Children and young people’s mental health
Last year, CQC used their report to shine a light on the impact of the pandemic on mental health in children and young people, and raised concerns about providers’ abilities to meet increasing need.
They share a number of concerns in this area, including mixed communication between services and with families, with people not always aware of available support, and health inequalities made worse by the pandemic. “Digital technology enabled services to adapt overnight, ensuring continuation of care,” it comments. “But we heard that this could lead to risks such as staff missing cues or issues that would have been picked up face-to-face.”
Medicines safety: ambulance trusts and primary care
The report highlights the importance of correct prescription and administration of medicines, examining the role of pharmacy professionals in different settings.

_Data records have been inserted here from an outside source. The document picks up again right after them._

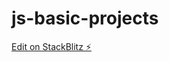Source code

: # js-basic-projects

[Edit on StackBlitz ⚡️](https://stackblitz.com/edit/dom-project-chaiaurcode-u3ktug)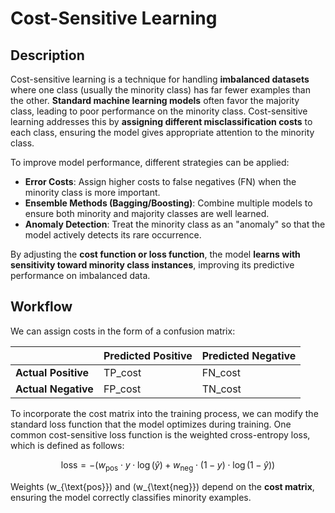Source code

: # Cost-Sensitive Learning

## Description

Cost-sensitive learning is a technique for handling **imbalanced datasets** where one class (usually the minority class) has far fewer examples than the other. **Standard machine learning models** often favor the majority class, leading to poor performance on the minority class.
Cost-sensitive learning addresses this by **assigning different misclassification costs** to each class, ensuring the model gives appropriate attention to the minority class.

To improve model performance, different strategies can be applied:

- **Error Costs**: Assign higher costs to false negatives (FN) when the minority class is more important.
- **Ensemble Methods (Bagging/Boosting)**: Combine multiple models to ensure both minority and majority classes are well learned.
- **Anomaly Detection**: Treat the minority class as an "anomaly" so that the model actively detects its rare occurrence.

By adjusting the **cost function or loss function**, the model **learns with sensitivity toward minority class instances**, improving its predictive performance on imbalanced data.

## Workflow

We can assign costs in the form of a confusion matrix:

|                     | Predicted Positive | Predicted Negative |
| ------------------- | ------------------ | ------------------ |
| **Actual Positive** | TP_cost            | FN_cost            |
| **Actual Negative** | FP_cost            | TN_cost            |

To incorporate the cost matrix into the training process, we can modify the standard loss function that the model optimizes during training.
One common cost-sensitive loss function is the weighted cross-entropy loss, which is defined as follows:

$$
\text{loss} = - (w_{\text{pos}} \cdot y \cdot \log(\hat{y}) + w_{\text{neg}} \cdot (1 - y) \cdot \log(1 - \hat{y}))
$$

Weights \(w_{\text{pos}}\) and \(w_{\text{neg}}\) depend on the **cost matrix**, ensuring the model correctly classifies minority examples.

Again, digital had both positive and negative aspects here. “We heard that prescribing by paramedics was sometimes made more challenging by IT problems,” the report comments.
However: “Some ambulance trusts were able to use digital systems to refer people to community pharmacists or primary care network pharmacists for a medication review. This ensured people received medicines safely and in line with their needs. It also helped reduce the inappropriate use of some medicines that can increase the risk of adverse effects associated with hospital re-admissions, such as falls.”
The importance of local partnerships
“CQC has an important role to play in assessing and supporting providers and systems to improve,” the report states. “We will assess the way multiple health and social care providers work in partnership locally, checking that their focus is on improved experiences and outcomes for people.”
As part of this, the report highlights a best practice example for helping patients to become more involved in their own care, from an integrated care system (ICS) in Cornwall.
“They are working towards a patient portal following the 2021 launch of their patient hub,” the report shares. “The hub helps residents keep track of all their hospital outpatient appointment information – all in one place and accessible on a smartphone, tablet or computer.”
The ICS’s plans are part of a four-year digital strategy, the report continues, and that strategy “is clear that digital transformation must be planned around inclusion, otherwise there is a risk of increasing inequality of access.”
It adds: “Part of their plan is to introduce an ‘ICS in your pocket’, to transform people’s care pathways. This would be a facility to book and manage appointments, communicate with care staff and get health and wellbeing information. It could empower residents to manage their own care, in and out of hospital, with the potential to improve their experience, as well as supporting the ICS’s vision of ‘supporting people to help themselves and each other’.”